Joint Congruity and Stabilization
Because there is a mismatch between the significant convexity of the medial femoral condyle and the slight concavity of the medial tibial plateau, the contact area of the medial compartment of the knee is, without a medial meniscus, focused over a small area. The wedge-shaped cross-section of the meniscus and its semicircular shape when viewed from above allow the meniscus to fill in the empty space between the plateau and condyle. The various attachments the medial meniscus has, as described previously, provide a strong stabilizing force that allows for minimal translation. This relative stability helps the medial femoral condyle remain centered over the tibial plateau, preventing translation.
On the lateral side of the knee, there is an even greater mismatch between the femoral condyle and tibial plateau, both being convex. The increased mobility of the lateral meniscus allows a greater degree of anterior and posterior translation of the femoral condyle on the tibial plateau, with the more mobile lateral meniscus maintaining its orientation around the condyle.
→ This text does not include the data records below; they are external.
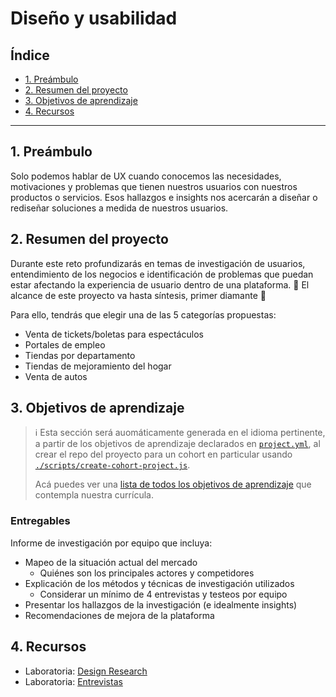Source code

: # Diseño y usabilidad

## Índice

- [1. Preámbulo](#1-preámbulo)
- [2. Resumen del proyecto](#2-resumen-del-proyecto)
- [3. Objetivos de aprendizaje](#3-objetivos-de-aprendizaje)
- [4. Recursos](#4-recursos)

---

## 1. Preámbulo

Solo podemos hablar de UX cuando conocemos las necesidades, motivaciones y
problemas que tienen nuestros usuarios con nuestros productos o servicios. Esos
hallazgos e insights nos acercarán a diseñar o rediseñar soluciones a medida de
nuestros usuarios. 

## 2. Resumen del proyecto

Durante este reto profundizarás en temas de investigación de usuarios,
entendimiento de los negocios e identificación de problemas que puedan estar
afectando la experiencia de usuario dentro de una plataforma.
📣 El alcance de este proyecto va hasta síntesis, primer diamante 💎

Para ello, tendrás que elegir una de las 5 categorías propuestas:
* Venta de tickets/boletas para espectáculos
* Portales de empleo
* Tiendas por departamento
* Tiendas de mejoramiento del hogar
* Venta de autos

## 3. Objetivos de aprendizaje

> ℹ️ Esta sección será auomáticamente generada en el idioma pertinente, a partir
> de los objetivos de aprendizaje declarados en [`project.yml`](./project.yml),
> al crear el repo del proyecto para un cohort en particular usando
> [`./scripts/create-cohort-project.js`](../../scripts#create-cohort-project-coaches).
>
> Acá puedes ver una [lista de todos los objetivos de aprendizaje](../../learning-objectives/data.yml)
> que contempla nuestra currícula.

### Entregables

Informe de investigación por equipo que incluya:
* Mapeo de la situación actual del mercado
  * Quiénes son los principales actores y competidores
* Explicación de los métodos y técnicas de investigación utilizados
  * Considerar un mínimo de 4 entrevistas y testeos por equipo
* Presentar los hallazgos de la investigación (e idealmente insights)
* Recomendaciones de mejora de la plataforma

## 4. Recursos

- Laboratoria: [Design Research](https://docs.google.com/presentation/d/1gPeSW9tkagJx-ffGMGWC0Op-aGVnPl2Q/edit#slide=id.p1)
- Laboratoria: [Entrevistas](https://www.loom.com/share/736fe0a52e1f43a490128448a53a31fd)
The role of the medial and lateral meniscus as secondary stabilizers of the knee has been shown through both biomechanical and clinical research. Absence of a functional medial meniscus in an ACL deficient knee demonstrates up to 58% increased anterior tibial translation compared with ACL tear alone, and worsened pivot shift. After meniscal transplantation or repair tibial translation is returned to premeniscectomy levels.
Meniscal Tears and Load Transmission
Axial load transmitted across the knee joint is transmitted into hoop stresses by the meniscus. The wedge-shaped cross-section of the meniscus is expressed outward by compressive loads between femur and tibia, and this extrusion is resisted by the circumferential collagen fibers of the menisci and their anchor points at the anterior and posterior root. In this way, compressive forces applied to articular cartilage are converted into tensile forces absorbed by the menisci.
Fig. 5 demonstrates the various types of meniscal tears. Horizontal tears of the meniscus (see Fig. 5 and 6 A), also termed cleavage tears, are tears in the axial plain and are the most frequently observed tear pattern. They typically are caused by sheer forces applied to the meniscus, although many patients deny awareness of an acute event. Horizontal cleavage tears have been demonstrated to increase contact pressure in the knee joint by approximately up to 70%. Débriding the inferior leaflet in horizontal tears leads to contact pressures 35% to 45% above baseline; however, repair may return contact pressures to within 15% of baseline.